| Supplied material |
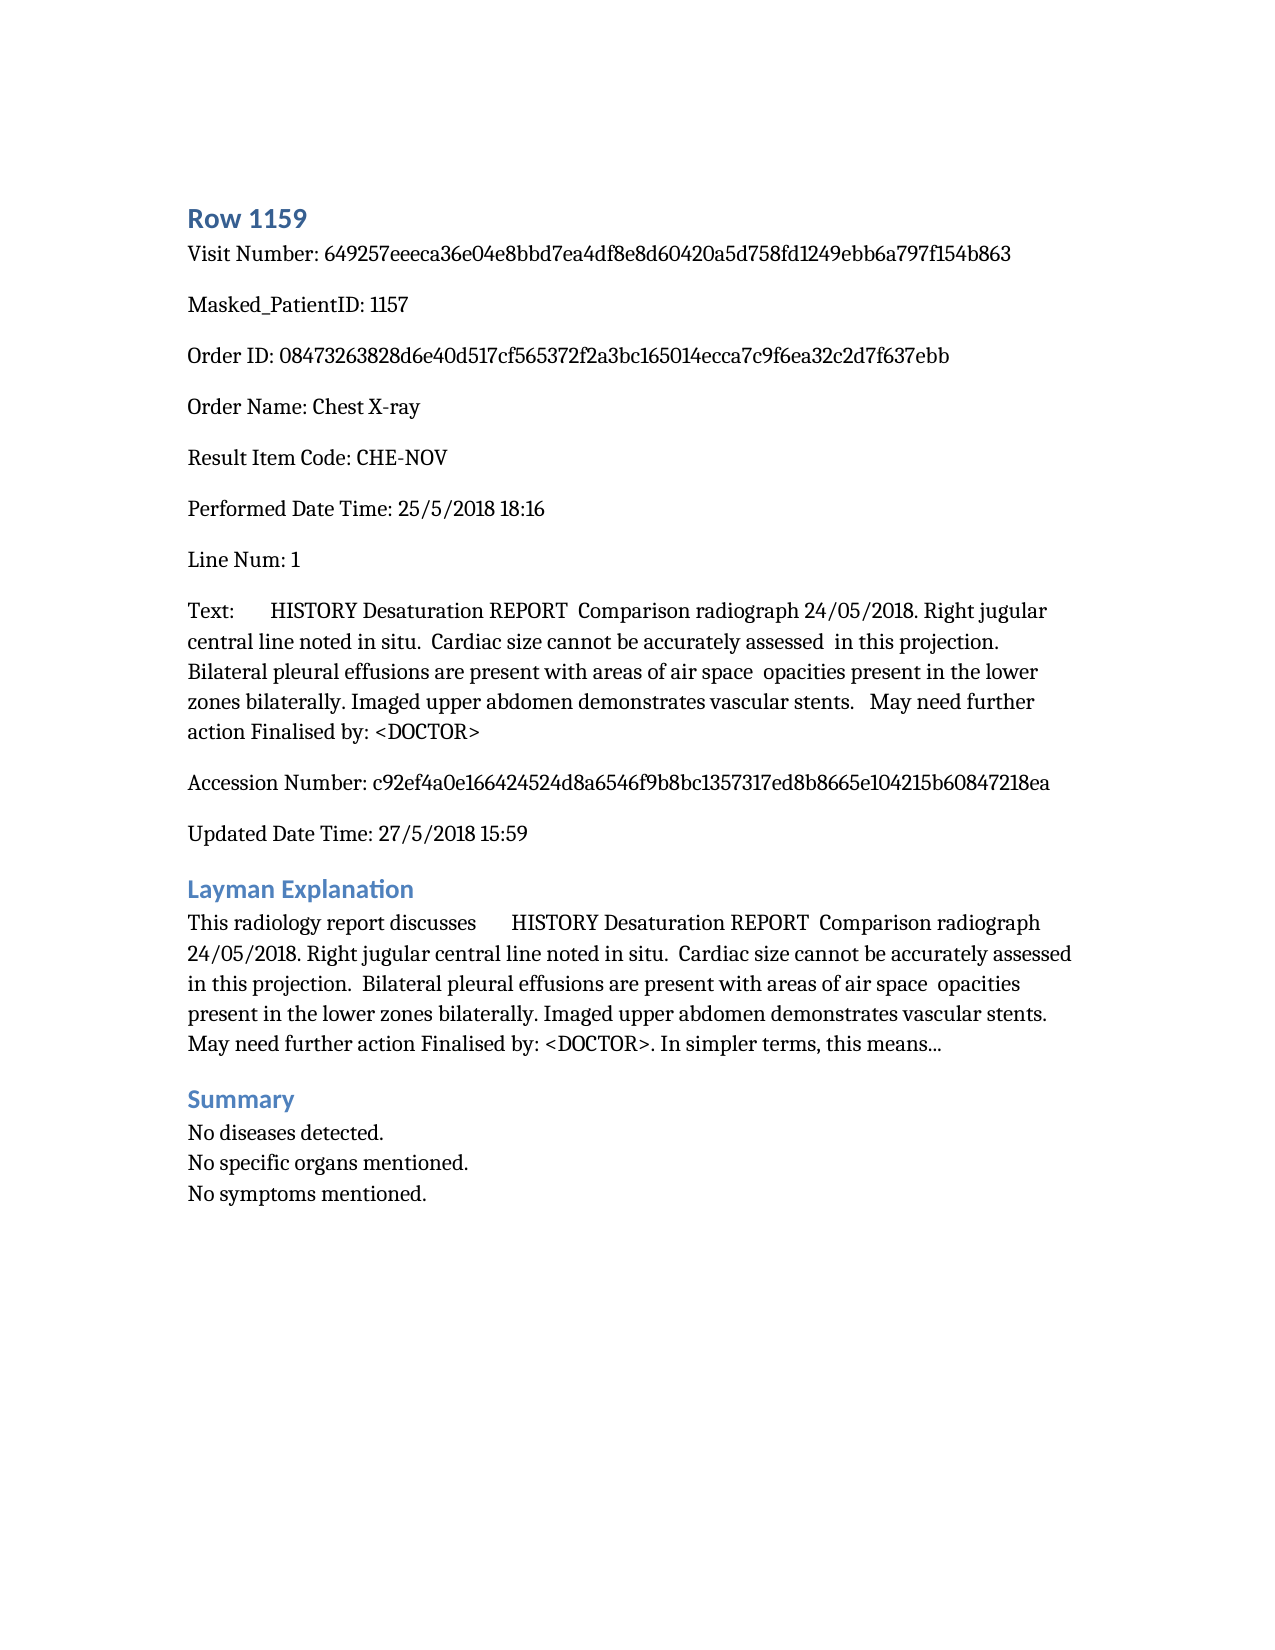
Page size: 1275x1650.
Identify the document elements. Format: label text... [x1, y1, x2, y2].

text Result Item Code: CHE-NOV [187, 445, 1087, 471]
subtitle Row 1159 [187, 200, 1087, 236]
text Updated Date Time: 27/5/2018 15:59 [187, 821, 1087, 847]
text Performed Date Time: 25/5/2018 18:16 [187, 496, 1087, 522]
text Text: HISTORY Desaturation REPORT Comparison radiograph 24/05/2018. Right jugular central line noted in situ. Cardiac size cannot be accurately assessed in this projection. Bilateral pleural effusions are present with areas of air space opacities present in the lower zones bilaterally. Imaged upper abdomen demonstrates vascular stents. May need further action Finalised by: <DOCTOR> [187, 598, 1087, 745]
text Line Num: 1 [187, 547, 1087, 573]
subtitle Layman Explanation [187, 872, 1087, 905]
text Order ID: 08473263828d6e40d517cf565372f2a3bc165014ecca7c9f6ea32c2d7f637ebb [187, 343, 1087, 369]
text Masked_PatientID: 1157 [187, 292, 1087, 318]
text Accession Number: c92ef4a0e166424524d8a6546f9b8bc1357317ed8b8665e104215b60847218ea [187, 770, 1087, 796]
text Visit Number: 649257eeeca36e04e8bbd7ea4df8e8d60420a5d758fd1249ebb6a797f154b863 [187, 241, 1087, 267]
text No diseases detected. No specific organs mentioned. No symptoms mentioned. [187, 1120, 1087, 1207]
subtitle Summary [187, 1082, 1087, 1115]
text This radiology report discusses HISTORY Desaturation REPORT Comparison radiograph 24/05/2018. Right jugular central line noted in situ. Cardiac size cannot be accurately assessed in this projection. Bilateral pleural effusions are present with areas of air space opacities present in the lower zones bilaterally. Imaged upper abdomen demonstrates vascular stents. May need further action Finalised by: <DOCTOR>. In simpler terms, this means... [187, 910, 1087, 1057]
text Order Name: Chest X-ray [187, 394, 1087, 420]
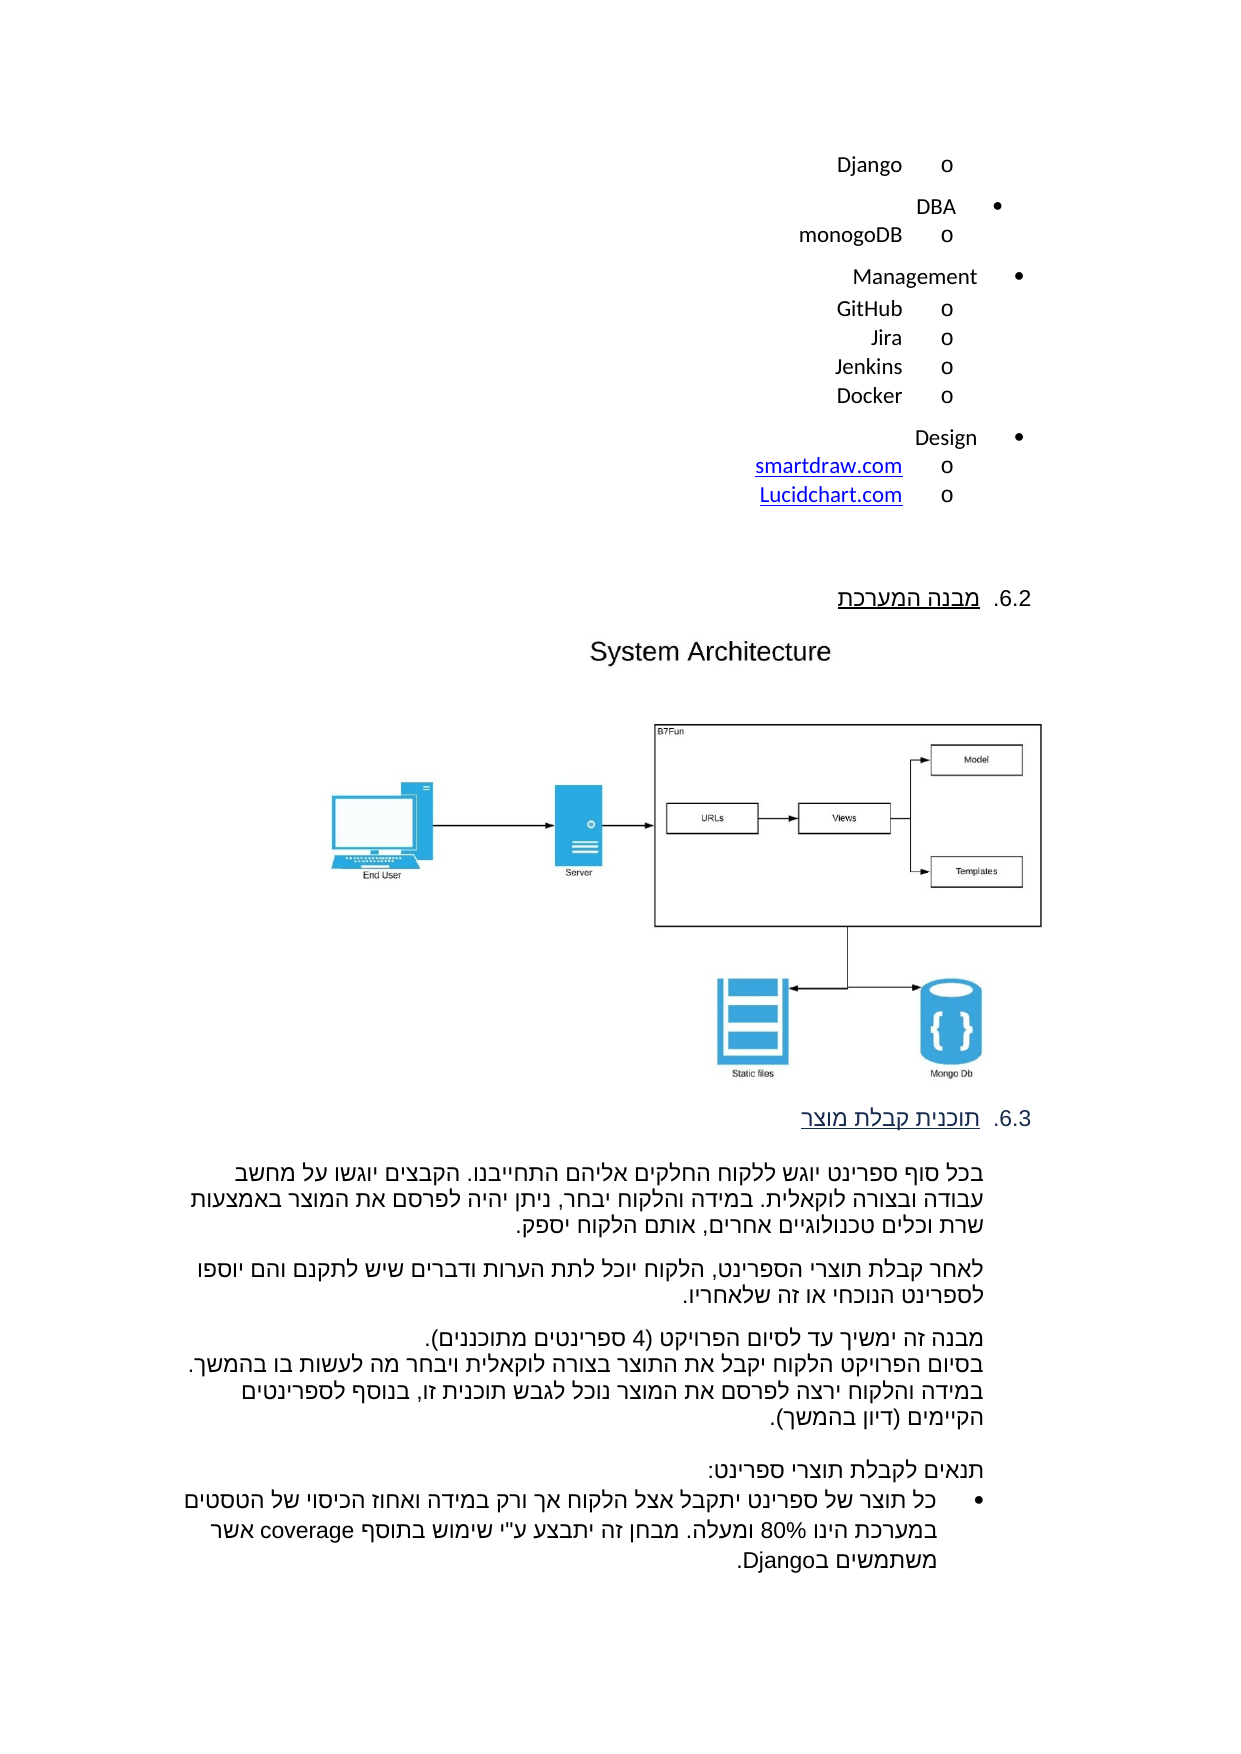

| Work to complete |
The answer must be an exact copy of every record above, minus the pictures.

| Exercise answer |
Page size: 1275x1650.
Identify the document elements. Format: label text... [x1, y1, x2, y2].

text Result Item Code: CHE-NOV [187, 445, 1087, 471]
subtitle Row 1159 [187, 200, 1087, 236]
text Updated Date Time: 27/5/2018 15:59 [187, 821, 1087, 847]
text Performed Date Time: 25/5/2018 18:16 [187, 496, 1087, 522]
text Text: HISTORY Desaturation REPORT Comparison radiograph 24/05/2018. Right jugular central line noted in situ. Cardiac size cannot be accurately assessed in this projection. Bilateral pleural effusions are present with areas of air space opacities present in the lower zones bilaterally. Imaged upper abdomen demonstrates vascular stents. May need further action Finalised by: <DOCTOR> [187, 598, 1087, 745]
text Line Num: 1 [187, 547, 1087, 573]
subtitle Layman Explanation [187, 872, 1087, 905]
text Order ID: 08473263828d6e40d517cf565372f2a3bc165014ecca7c9f6ea32c2d7f637ebb [187, 343, 1087, 369]
text Masked_PatientID: 1157 [187, 292, 1087, 318]
text Accession Number: c92ef4a0e166424524d8a6546f9b8bc1357317ed8b8665e104215b60847218ea [187, 770, 1087, 796]
text Visit Number: 649257eeeca36e04e8bbd7ea4df8e8d60420a5d758fd1249ebb6a797f154b863 [187, 241, 1087, 267]
text No diseases detected. No specific organs mentioned. No symptoms mentioned. [187, 1120, 1087, 1207]
subtitle Summary [187, 1082, 1087, 1115]
text This radiology report discusses HISTORY Desaturation REPORT Comparison radiograph 24/05/2018. Right jugular central line noted in situ. Cardiac size cannot be accurately assessed in this projection. Bilateral pleural effusions are present with areas of air space opacities present in the lower zones bilaterally. Imaged upper abdomen demonstrates vascular stents. May need further action Finalised by: <DOCTOR>. In simpler terms, this means... [187, 910, 1087, 1057]
text Order Name: Chest X-ray [187, 394, 1087, 420]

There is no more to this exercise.